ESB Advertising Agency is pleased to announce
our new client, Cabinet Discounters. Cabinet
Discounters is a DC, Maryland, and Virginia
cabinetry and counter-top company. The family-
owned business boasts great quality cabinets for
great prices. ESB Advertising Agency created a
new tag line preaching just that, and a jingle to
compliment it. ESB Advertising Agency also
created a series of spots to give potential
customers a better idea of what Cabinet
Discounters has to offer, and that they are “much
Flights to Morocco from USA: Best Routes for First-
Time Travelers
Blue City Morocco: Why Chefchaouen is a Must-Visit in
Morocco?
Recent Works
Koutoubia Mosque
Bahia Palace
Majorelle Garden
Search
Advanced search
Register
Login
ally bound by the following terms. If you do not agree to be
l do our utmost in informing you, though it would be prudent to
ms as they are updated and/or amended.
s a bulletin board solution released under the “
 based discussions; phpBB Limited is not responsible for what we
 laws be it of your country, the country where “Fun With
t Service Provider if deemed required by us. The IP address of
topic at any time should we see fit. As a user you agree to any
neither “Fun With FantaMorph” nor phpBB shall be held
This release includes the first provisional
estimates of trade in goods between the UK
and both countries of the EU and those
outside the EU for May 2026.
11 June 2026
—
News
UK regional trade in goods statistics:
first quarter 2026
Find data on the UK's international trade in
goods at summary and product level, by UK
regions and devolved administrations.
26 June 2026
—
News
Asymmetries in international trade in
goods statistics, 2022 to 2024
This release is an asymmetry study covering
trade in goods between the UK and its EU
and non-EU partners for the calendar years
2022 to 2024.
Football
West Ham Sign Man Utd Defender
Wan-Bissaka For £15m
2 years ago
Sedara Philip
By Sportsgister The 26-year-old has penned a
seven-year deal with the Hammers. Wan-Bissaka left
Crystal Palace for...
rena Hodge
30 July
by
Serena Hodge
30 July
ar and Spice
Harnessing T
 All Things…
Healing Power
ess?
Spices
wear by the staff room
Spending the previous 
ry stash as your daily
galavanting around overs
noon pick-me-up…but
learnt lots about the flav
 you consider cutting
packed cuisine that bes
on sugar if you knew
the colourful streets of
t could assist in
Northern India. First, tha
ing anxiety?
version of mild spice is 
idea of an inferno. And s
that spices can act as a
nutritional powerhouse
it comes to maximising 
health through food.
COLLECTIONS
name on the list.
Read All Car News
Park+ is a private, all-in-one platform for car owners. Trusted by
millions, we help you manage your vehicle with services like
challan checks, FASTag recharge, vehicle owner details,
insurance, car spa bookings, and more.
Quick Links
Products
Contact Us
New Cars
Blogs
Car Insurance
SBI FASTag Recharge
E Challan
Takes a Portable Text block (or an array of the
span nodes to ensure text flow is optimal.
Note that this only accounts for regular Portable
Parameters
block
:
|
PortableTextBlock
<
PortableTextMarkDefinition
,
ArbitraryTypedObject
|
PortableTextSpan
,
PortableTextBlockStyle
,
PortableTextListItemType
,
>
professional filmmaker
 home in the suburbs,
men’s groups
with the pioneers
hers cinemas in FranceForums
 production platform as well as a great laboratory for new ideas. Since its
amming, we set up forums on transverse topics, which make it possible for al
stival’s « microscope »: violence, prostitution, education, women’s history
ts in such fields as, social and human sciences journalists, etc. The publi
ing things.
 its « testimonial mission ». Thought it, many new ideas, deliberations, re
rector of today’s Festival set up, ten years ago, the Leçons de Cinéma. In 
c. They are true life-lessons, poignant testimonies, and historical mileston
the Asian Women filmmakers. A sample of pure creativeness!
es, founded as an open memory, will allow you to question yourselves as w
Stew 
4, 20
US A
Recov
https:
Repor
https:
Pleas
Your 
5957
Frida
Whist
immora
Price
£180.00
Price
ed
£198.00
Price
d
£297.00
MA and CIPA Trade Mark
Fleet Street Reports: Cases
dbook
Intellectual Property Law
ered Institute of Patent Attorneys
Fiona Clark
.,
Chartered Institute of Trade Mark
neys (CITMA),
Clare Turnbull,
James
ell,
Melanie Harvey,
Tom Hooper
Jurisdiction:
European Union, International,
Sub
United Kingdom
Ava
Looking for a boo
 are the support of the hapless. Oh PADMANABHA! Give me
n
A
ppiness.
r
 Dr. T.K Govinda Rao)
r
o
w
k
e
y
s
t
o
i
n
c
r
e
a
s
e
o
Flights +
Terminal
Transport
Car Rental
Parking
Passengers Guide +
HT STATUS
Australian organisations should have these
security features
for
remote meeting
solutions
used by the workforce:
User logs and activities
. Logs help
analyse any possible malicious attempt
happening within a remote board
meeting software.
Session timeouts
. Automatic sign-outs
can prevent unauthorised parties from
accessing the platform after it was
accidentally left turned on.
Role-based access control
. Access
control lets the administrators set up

▶ [ABOUT THIS TASK]: In the records, which lines use the word "Discounters"? Report them.

▶ [RESULT OF THE TASK]:
our new client, Cabinet Discounters. Cabinet
Discounters is a DC, Maryland, and Virginia
Discounters has to offer, and that they are “much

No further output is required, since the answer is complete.